[Saved entries]
*** Begin section ***

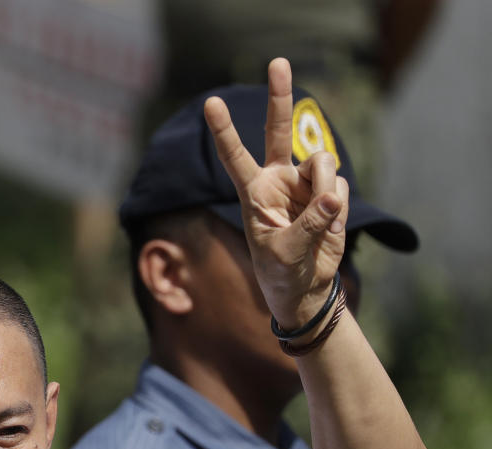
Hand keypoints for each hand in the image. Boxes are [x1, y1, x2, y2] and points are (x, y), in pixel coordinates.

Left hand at [204, 58, 348, 329]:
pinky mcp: (328, 190)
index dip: (224, 130)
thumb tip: (331, 197)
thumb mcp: (286, 254)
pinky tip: (329, 223)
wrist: (305, 286)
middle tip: (277, 61)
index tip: (211, 103)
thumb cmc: (281, 272)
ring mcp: (304, 182)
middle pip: (277, 130)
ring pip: (322, 164)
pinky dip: (338, 206)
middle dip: (279, 96)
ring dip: (325, 190)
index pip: (234, 156)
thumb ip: (308, 225)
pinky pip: (340, 185)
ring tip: (319, 219)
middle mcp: (277, 179)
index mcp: (253, 192)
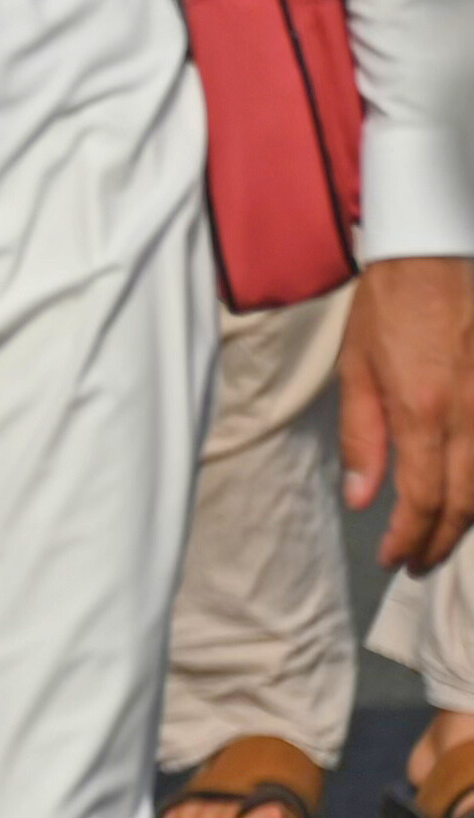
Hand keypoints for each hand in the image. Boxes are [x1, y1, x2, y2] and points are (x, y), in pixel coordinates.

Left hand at [347, 251, 473, 574]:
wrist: (434, 255)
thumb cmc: (389, 308)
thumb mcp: (356, 371)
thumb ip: (362, 438)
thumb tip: (361, 499)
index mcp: (424, 412)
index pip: (422, 500)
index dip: (410, 539)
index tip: (393, 559)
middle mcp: (471, 417)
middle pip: (464, 504)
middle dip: (440, 542)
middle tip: (418, 562)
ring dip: (466, 521)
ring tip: (441, 540)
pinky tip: (468, 499)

*** End section ***

§ Required action
The lines wanted are those from the one with "middle tip: (277, 61)" to the end of the entries above, repeated exactly, both ends included. Leave out the pictures.

§ Result of this task
middle tip: (277, 61)
index tip: (211, 103)
thumb cmc: (281, 272)
ring mcp: (304, 182)
middle pip: (277, 130)
ring pip: (322, 164)
pinky dip: (338, 206)
middle dip: (279, 96)
ring dip: (325, 190)
index pip: (234, 156)
thumb ip: (308, 225)
pinky pip: (340, 185)
ring tip: (319, 219)
middle mcp: (277, 179)
index mcp: (253, 192)
Hand keypoints for each hand in the image. Boxes are [x1, y1, x2, y2] and points are (x, y), in pixel coordinates.

Left hand at [347, 251, 473, 574]:
wrist: (434, 255)
thumb cmc: (389, 308)
thumb mcp: (356, 371)
thumb ip: (362, 438)
thumb tip: (361, 499)
index mcp: (424, 412)
index pip: (422, 500)
index dip: (410, 539)
index tip: (393, 559)
middle mcp: (471, 417)
middle pip: (464, 504)
middle dip: (440, 542)
middle tip: (418, 562)
ring dip: (466, 521)
ring tip: (441, 540)
pinky tip: (468, 499)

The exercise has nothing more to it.